A: Information about a student should be shared only for the purposes of protecting client, student, and FWE safety, and supporting the student’s successful completion of fieldwork requirements. In addition, those sharing student information need to ensure that the specific information they share is allowable under HIPAA (1996) and FERPA (1974) privacy and confidentiality statutes.
For additional information related to HIPAA and FERPA regulations, see the HIPAA and FERPA websites.
For additional information about ethical issues related to fieldwork education, see the ethics advisory opinion, “Promoting Ethically Sound Practices in Occupational Therapy Fieldwork Education.”
Q: I work at a regional pediatric hospital that serves children who live in rural areas from several states.
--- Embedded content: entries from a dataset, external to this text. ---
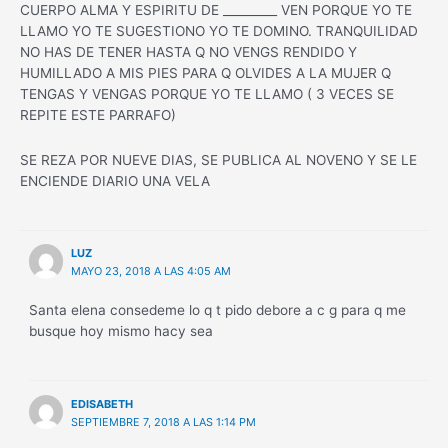
CUERPO ALMA Y ESPIRITU DE _________ VEN PORQUE YO TE
LLAMO YO TE SUGESTIONO YO TE DOMINO. TRANQUILIDAD
NO HAS DE TENER HASTA Q NO VENGS RENDIDO Y
HUMILLADO A MIS PIES PARA Q OLVIDES A LA MUJER Q
TENGAS Y VENGAS PORQUE YO TE LLAMO ( 3 VECES SE
REPITE ESTE PARRAFO)
SE REZA POR NUEVE DIAS, SE PUBLICA AL NOVENO Y SE LE
ENCIENDE DIARIO UNA VELA
LUZ
MAYO 23, 2018 A LAS 4:05 AM
Santa elena consedeme lo q t pido debore a c g para q me
busque hoy mismo hacy sea
EDISABETH
SEPTIEMBRE 7, 2018 A LAS 1:14 PM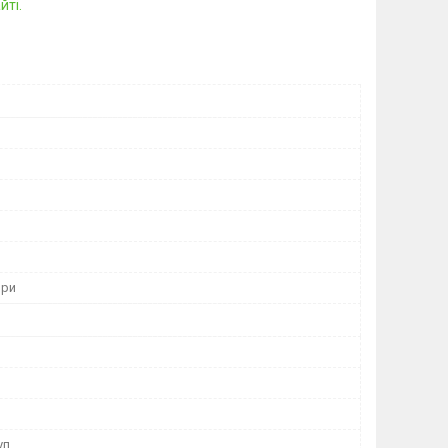
йті.
ори
уп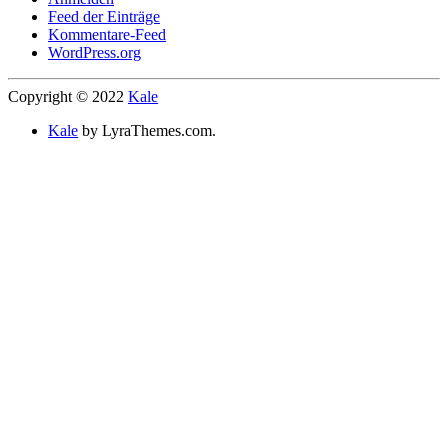
Feed der Einträge
Kommentare-Feed
WordPress.org
Copyright © 2022
Kale
Kale
by LyraThemes.com.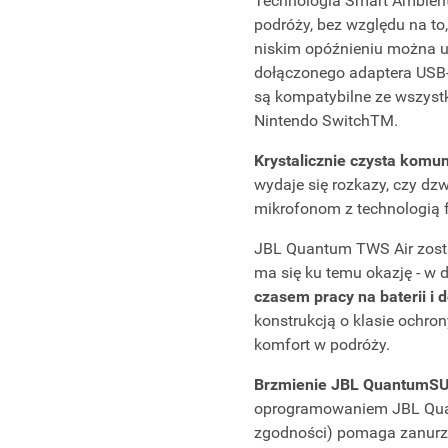
Technologia Smart Ambient
podróży, bez względu na to
niskim opóźnieniu można u
dołączonego adaptera USB-
są kompatybilne ze wszystk
Nintendo SwitchTM.
Krystalicznie czysta komu
wydaje się rozkazy, czy dz
mikrofonom z technologią f
JBL Quantum TWS Air zosta
ma się ku temu okazję - w d
czasem pracy na baterii i
konstrukcją o klasie ochro
komfort w podróży.
Brzmienie JBL Quantum
oprogramowaniem JBL Quan
zgodności) pomaga zanurzy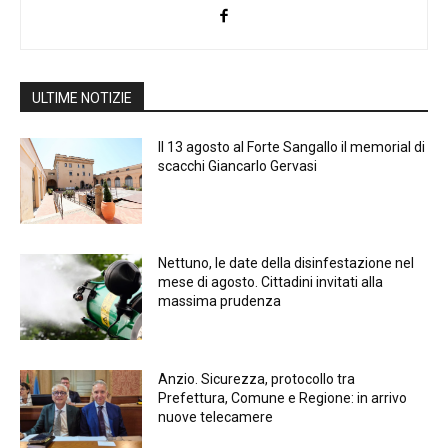
ULTIME NOTIZIE
Il 13 agosto al Forte Sangallo il memorial di
scacchi Giancarlo Gervasi
Nettuno, le date della disinfestazione nel
mese di agosto. Cittadini invitati alla
massima prudenza
Anzio. Sicurezza, protocollo tra
Prefettura, Comune e Regione: in arrivo
nuove telecamere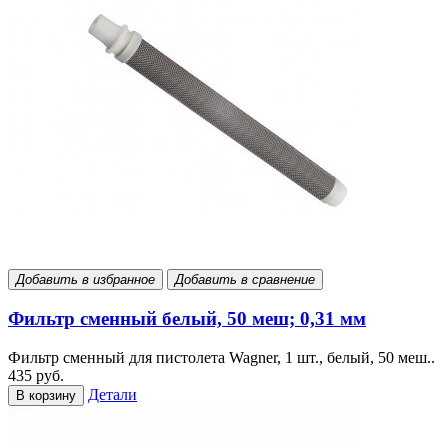
Добавить в избранное
Добавить в сравнение
Фильтр сменный белый, 50 меш; 0,31 мм
Фильтр сменный для пистолета Wagner, 1 шт., белый, 50 меш..
435 руб.
Детали
В корзину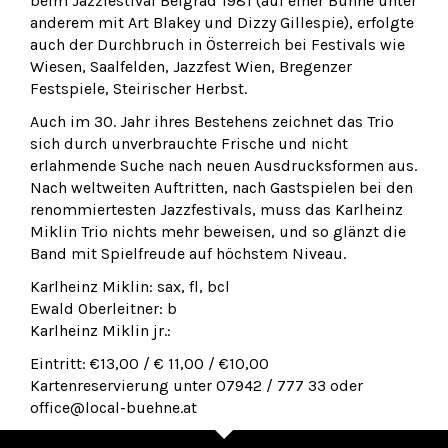
beim Jazzfestival Belgrad 1981 (auf einer Bühne unter
anderem mit Art Blakey und Dizzy Gillespie), erfolgte
auch der Durchbruch in Österreich bei Festivals wie
Wiesen, Saalfelden, Jazzfest Wien, Bregenzer
Festspiele, Steirischer Herbst.
Auch im 30. Jahr ihres Bestehens zeichnet das Trio
sich durch unverbrauchte Frische und nicht
erlahmende Suche nach neuen Ausdrucksformen aus.
Nach weltweiten Auftritten, nach Gastspielen bei den
renommiertesten Jazzfestivals, muss das Karlheinz
Miklin Trio nichts mehr beweisen, und so glänzt die
Band mit Spielfreude auf höchstem Niveau.
Karlheinz Miklin: sax, fl, bcl
Ewald Oberleitner: b
Karlheinz Miklin jr.:
Eintritt: €13,00 / € 11,00 / €10,00
Kartenreservierung unter 07942 / 777 33 oder
office@local-buehne.at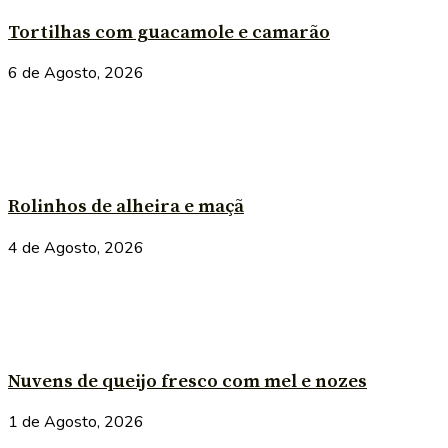
Tortilhas com guacamole e camarão
6 de Agosto, 2026
Rolinhos de alheira e maçã
4 de Agosto, 2026
Nuvens de queijo fresco com mel e nozes
1 de Agosto, 2026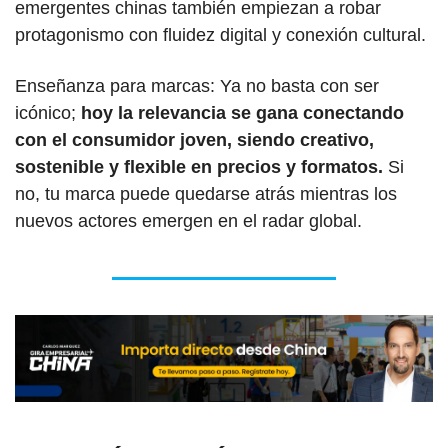
emergentes chinas también empiezan a robar 
protagonismo con fluidez digital y conexión cultural.
Enseñanza para marcas: Ya no basta con ser 
icónico; 
hoy la relevancia se gana conectando 
con el consumidor joven, siendo creativo, 
sostenible y flexible en precios y formatos.
 Si 
no, tu marca puede quedarse atrás mientras los 
nuevos actores emergen en el radar global.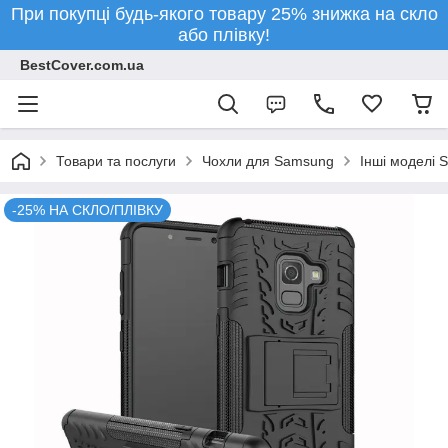
При покупці будь-якого товару 25% знижка на скло
або плівку!
BestCover.com.ua
Товари та послуги
Чохли для Samsung
Інші моделі 
-25% НА СКЛО/ПЛІВКУ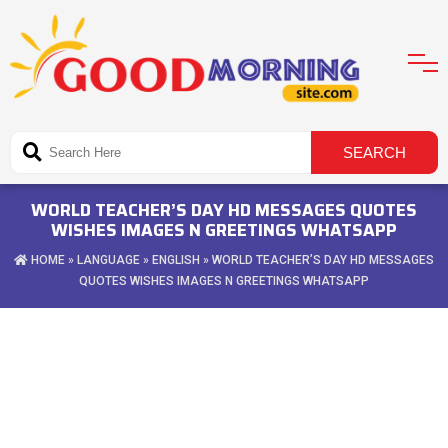
WORLD TEACHER’S DAY HD MESSAGES QUOTES
WISHES IMAGES N GREETINGS WHATSAPP
HOME
»
LANGUAGE
»
ENGLISH
» WORLD TEACHER’S DAY HD MESSAGES
QUOTES WISHES IMAGES N GREETINGS WHATSAPP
For many of our clients, traveling to the hospital for therapy appointments is a hardship, resulting in kids missing appointments. Our facility administrators would like us to provide evaluation and intervention services for these kids using real-time telecommunication technology. What ethical issues do I need to address when delivering services this way?
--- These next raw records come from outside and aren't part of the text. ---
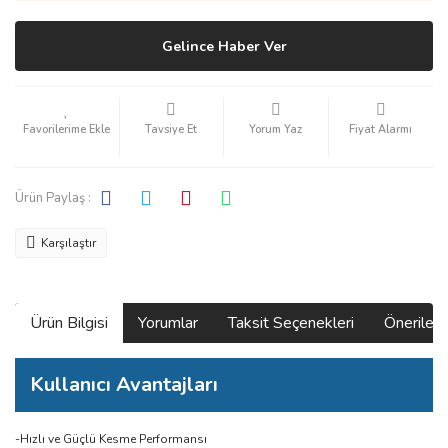
Gelince Haber Ver
Tavsiye Et
Yorum Yaz
Fiyat Alarmı
Ürün Paylaş :
Karşılaştır
Ürün Bilgisi
Yorumlar
Taksit Seçenekleri
Önerilerin
Kullanıcı Avantajları
-Hızlı ve Güçlü Kesme Performansı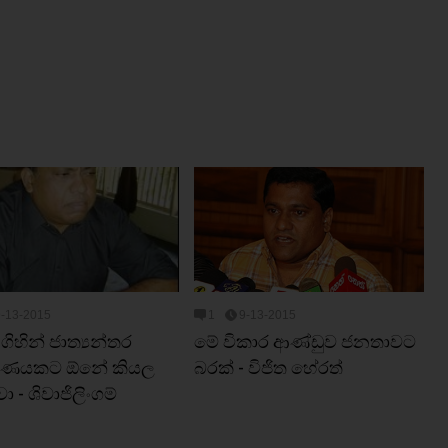
9-13-2015
1
9-13-2015
 ගිහින් ජාත්‍යන්තර
මේ විකාර ආණ්ඩුව ජනතාවට
්ෂණයකට ඕනේ කියල
බරක් - විජිත හේරත්
 - ශිවාජිලිංගම්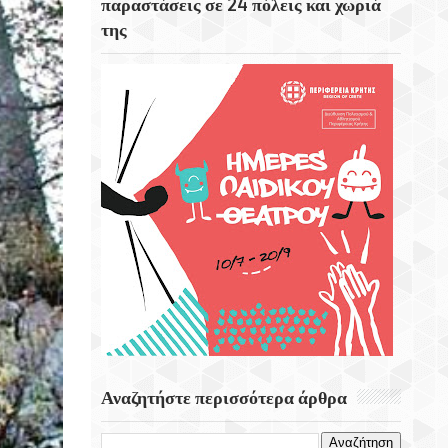
παραστάσεις σε 24 πόλεις και χωριά
της
Η Στοκχόλμη Η Πρωτεύουσα Της
Σουηδίας
Εορτή Της Μεταμορφώσεως Του Σωτήρος
Στο Χωριό Απίδια Σητείας - Του Γεωργίου
Αυγουστινάκη
Το Εκκλησάκι Του Τιμίου Σταυρού Στο
Στρούμπουλα
Αναζητήστε περισσότερα άρθρα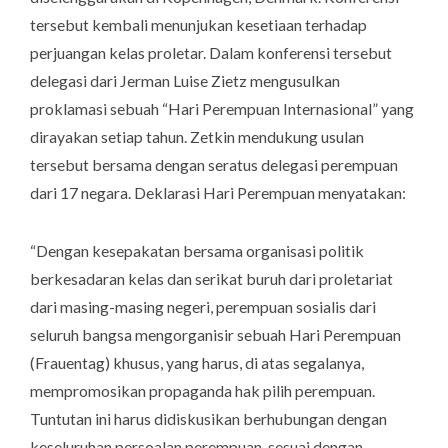
tersebut kembali menunjukan kesetiaan terhadap
perjuangan kelas proletar. Dalam konferensi tersebut
delegasi dari Jerman Luise Zietz mengusulkan
proklamasi sebuah “Hari Perempuan Internasional” yang
dirayakan setiap tahun. Zetkin mendukung usulan
tersebut bersama dengan seratus delegasi perempuan
dari 17 negara. Deklarasi Hari Perempuan menyatakan:
“Dengan kesepakatan bersama organisasi politik
berkesadaran kelas dan serikat buruh dari proletariat
dari masing-masing negeri, perempuan sosialis dari
seluruh bangsa mengorganisir sebuah Hari Perempuan
(Frauentag) khusus, yang harus, di atas segalanya,
mempromosikan propaganda hak pilih perempuan.
Tuntutan ini harus didiskusikan berhubungan dengan
keseluruhan persoalan perempuan, sesuai dengan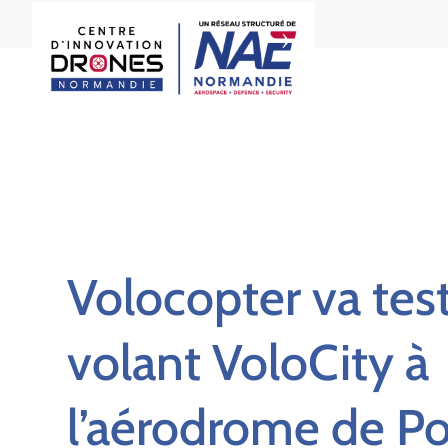
Volocopter va test
volant VoloCity à
l’aérodrome de Po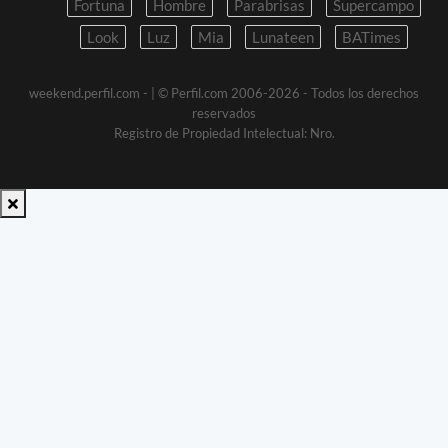
Fortuna
Hombre
Parabrisas
Supercampo
Look
Luz
Mia
Lunateen
BATimes
weekend.perfil.com -
| © Perfil.com 2006-2026 - Todos los derechos
reservados
Registro de Propiedad Intelectual: Nro.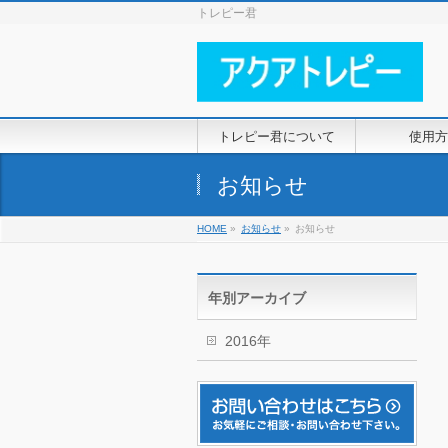
トレピー君
トレピー君について
使用方
お知らせ
HOME
»
お知らせ
»
お知らせ
年別アーカイブ
2016年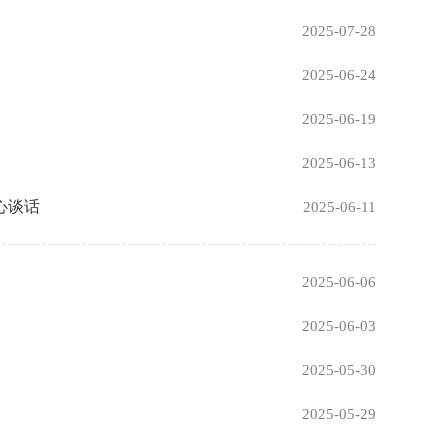
2025-07-28
2025-06-24
2025-06-19
2025-06-13
心谈话
2025-06-11
2025-06-06
2025-06-03
2025-05-30
2025-05-29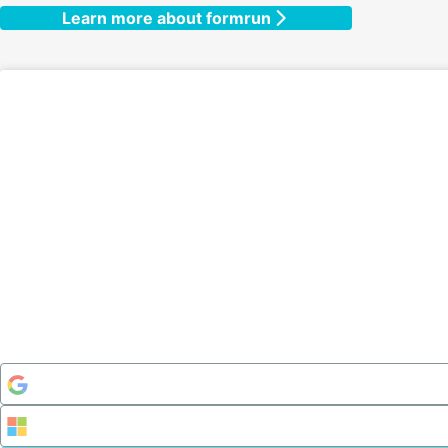
Learn more about formrun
A: First and foremost, you should apply sound clinical reasoning to determine whether providing services using telehealth technology serves the best interest of each individual client (i.e., will the services provided be safe and effective in meeting client goals?). You also need to ensure that measures are taken to protect client privacy and confidentiality during the delivery of services (e.g., ensure that technology is secure). If you are providing services to a client in a different state, you have a duty to adhere to required state licensure regulations in both your home state and in the state where services are delivered (if telehealth services are even permitted). Finally, you need to ensure that documentation accurately represents services provided and that billing for services meets third party payer standards and requirements. For additional information about service delivery using telehealth technology, see AOTA’s position paper Telehealth (2013); and for additional information about ethical issues, see the ethics advisory opinion on “Telehealth.”
Please refer to the advisory opinion on “Patient Abandonment.”
Treating Family Members
Q: My grandmother is a patient in the skilled nursing facility where I work. Can I treat her?
A: No. The existing family relationship may jeopardize objective, professional judgment and bias in making decisions or recommendations. Maintaining professional boundaries separate from personal relationships is an important ethical tenet.
As her therapist, you might have access to information that as a family member you might not otherwise know and because of confidentiality you would be precluded from sharing the information with other family members. But you might feel conflicted if you thought they should know. There is also the possibility that as her therapist, your grandmother might withhold important information that she would normally have shared with a non-relative therapist—but because she wants to protect you she may not be as forthcoming with that information.